Brighton and Hove Albion chairman Tony Bloom is helping school children to score better marks in maths lessons.
The help is being provided by Mr Bloom’s family trust which is providing financial assistance to a scheme to support teachers as they develop maths reasoning among primary children.
The Bloom Foundation is backing Brighton University’s Counting on Results scheme, a new six-month professional development project for schools in Brighton and Hove, Newhaven and St Leonards.
Mr Bloom, who has a degree in maths, said: “I recognise the crucial importance of having a solid foundation in mathematics reasoning among young pupils.”
Brighton University said: “Reasoning is one of the three high-level aims of the national curriculum for mathematics and helps pupils create new knowledge and understanding as well as connecting concepts they already know.
“Nationally, reports have shown that although the take-up of mathematics at A level has dramatically increased and also that examination results continue to rise, there are concerns about the quality of mathematics teaching among lower-attaining pupils.”
Brighton University’s director of philanthropy and alumni engagement Sam Davies said: “As part of our long-standing commitment to school outreach and raising aspirations locally, the university has a number of strong partnerships with local schools in the city and wider region.
“Seven of these schools have signed up to take part in this project.
“In Brighton and Hove, these are Bevendean Primary School, Carlton Hill School, Coombe Road Primary School and Hertford Junior School.
“These are joined by Harbour Primary and Nursery School and Breakwater Academy, both in Newhaven, and Dudley Infant Academy in Hastings.”
Mr Bloom said: “As one of the UK’s largest providers of education and training for teachers and other learning and development professionals, the University of Brighton’s School of Education is very well positioned to deliver professional development projects such as this.

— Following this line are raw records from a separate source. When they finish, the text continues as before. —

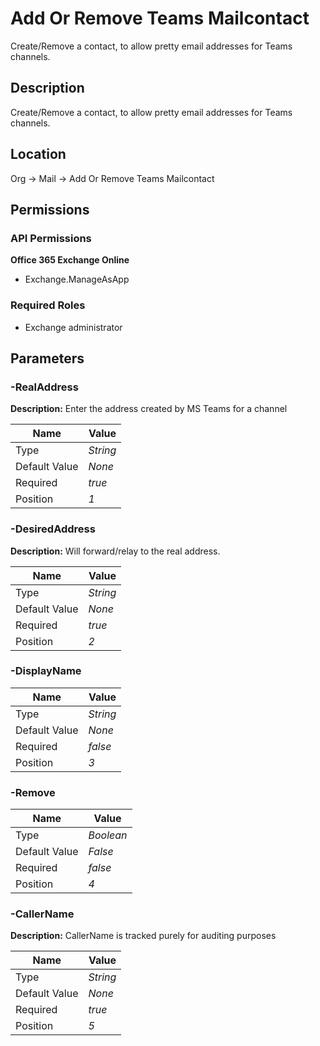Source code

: # Add Or Remove Teams Mailcontact

Create/Remove a contact, to allow pretty email addresses for Teams channels.

## Description

Create/Remove a contact, to allow pretty email addresses for Teams channels.

## Location

Org &rarr; Mail &rarr; Add Or Remove Teams Mailcontact

## Permissions

### API Permissions

**Office 365 Exchange Online**
- Exchange.ManageAsApp

### Required Roles

- Exchange administrator

## Parameters

### -RealAddress

**Description:** Enter the address created by MS Teams for a channel 

| Name | Value |
|---|---|
| Type | _String_ |
| Default Value | _None_ |
| Required | _true_ |
| Position | _1_ |

### -DesiredAddress

**Description:** Will forward/relay to the real address. 

| Name | Value |
|---|---|
| Type | _String_ |
| Default Value | _None_ |
| Required | _true_ |
| Position | _2_ |

### -DisplayName

| Name | Value |
|---|---|
| Type | _String_ |
| Default Value | _None_ |
| Required | _false_ |
| Position | _3_ |

### -Remove

| Name | Value |
|---|---|
| Type | _Boolean_ |
| Default Value | _False_ |
| Required | _false_ |
| Position | _4_ |

### -CallerName

**Description:** CallerName is tracked purely for auditing purposes 

| Name | Value |
|---|---|
| Type | _String_ |
| Default Value | _None_ |
| Required | _true_ |
| Position | _5_ |


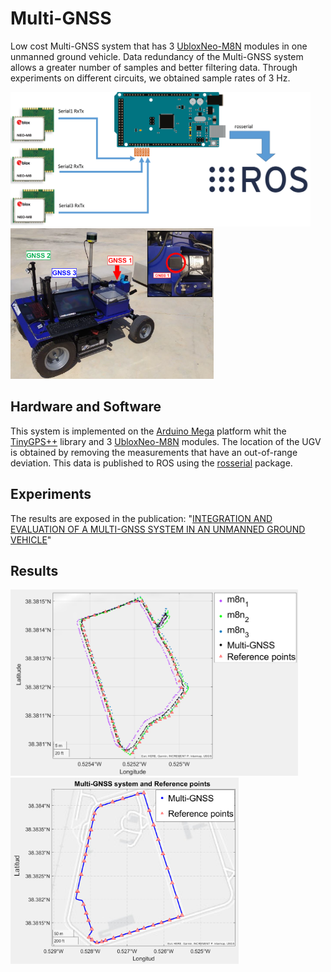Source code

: # Multi-GNSS

Low cost Multi-GNSS system that has 3 [UbloxNeo-M8N](https://www.u-blox.com/en/product/neo-m8-series) modules in one unmanned ground vehicle. Data redundancy of the Multi-GNSS system allows a greater number of samples and better filtering data. Through experiments on different circuits, we obtained sample rates of 3 Hz.

<p float="center">
  <img src="/images/arduino_NeoM8.png" width="480"  />
  <img src="/images/blue_multiGNSS.png" width="325" /> 
</p>

## Hardware and Software

This system is implemented on the [Arduino Mega](https://raw.githubusercontent.com/EPVelasco/Multi-GNSS/main/images/arduino_NeoM8.png) platform whit the [TinyGPS++](https://github.com/mikalhart/TinyGPSPlus) library and 3 [UbloxNeo-M8N](https://www.u-blox.com/en/product/neo-m8-series) modules. The location of the UGV is obtained by removing the measurements that have an out-of-range deviation. This data is published to ROS using the [rosserial](http://wiki.ros.org/rosserial) package.

## Experiments 
The results are exposed in the publication: "[INTEGRATION AND EVALUATION OF A MULTI-GNSS SYSTEM IN AN UNMANNED GROUND VEHICLE](https://doi.org/10.17979/spudc.9788497498043.588)"

## Results

<p float="center">
  <img src="/images/neoM8n-MultiGnss.png" width="460"  />
  <img src="/images/circuit_760meters.png" width="365" /> 
</p>

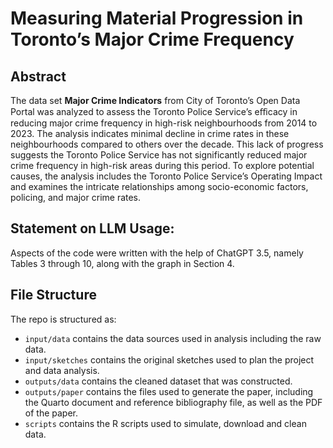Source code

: # Measuring Material Progression in Toronto’s Major Crime Frequency

## Abstract
The data set **Major Crime Indicators** from City of Toronto’s Open Data Portal was analyzed to assess the Toronto Police Service’s eﬀicacy in reducing major crime frequency in high-risk neighbourhoods from 2014 to 2023. The analysis indicates minimal decline in crime rates in these neighbourhoods compared to others over the decade. This lack of progress suggests the Toronto Police Service has not significantly reduced major crime frequency in high-risk areas during this period. To explore potential causes, the analysis includes the Toronto Police Service’s Operating Impact and examines the intricate relationships among socio-economic factors, policing, and major crime rates.

## Statement on LLM Usage:
Aspects of the code were written with the help of ChatGPT 3.5, namely Tables 3 through 10, along with the graph in Section 4. 

## File Structure

The repo is structured as:

-   `input/data` contains the data sources used in analysis including the raw data.
-   `input/sketches` contains the original sketches used to plan the project and data analysis.
-   `outputs/data` contains the cleaned dataset that was constructed.
-   `outputs/paper` contains the files used to generate the paper, including the Quarto document and reference bibliography file, as well as the PDF of the paper. 
-   `scripts` contains the R scripts used to simulate, download and clean data.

“Aligned with our mission to support important community initiatives in the Brighton area, the Bloom Foundation is delighted to be part of this project.”
Brighton University vice-chancellor Debra Humphris helped secure a grant from the Bloom Foundation after meeting Mr Bloom and discussing shared concerns about attainment in primary schools.
Professor Humphris said: “The University of Brighton remains committed to raising attainment in local education through our teacher training provision, academy sponsorship, wide-ranging outreach and now this ‘continuing professional development’ intervention.
“It is wonderful to partner with Tony and his family foundation on this project.”
The project will use a “video club” model for professional development – one that is easily adaptable to other subjects beyond mathematics.
With support from Lesley Hope, a senior lecturer at Brighton University, the teachers will plan lessons that offer opportunities for pupils to reason mathematically.
These lessons will then be delivered in class and one of the learning activities filmed.
Clips from these films will be selected for the next project group session for review, discussion and analysis.
It is hoped that, as a result of this six-month project, the teachers taking part will be able to use the same approach to further enhance the teaching of other subjects in their schools.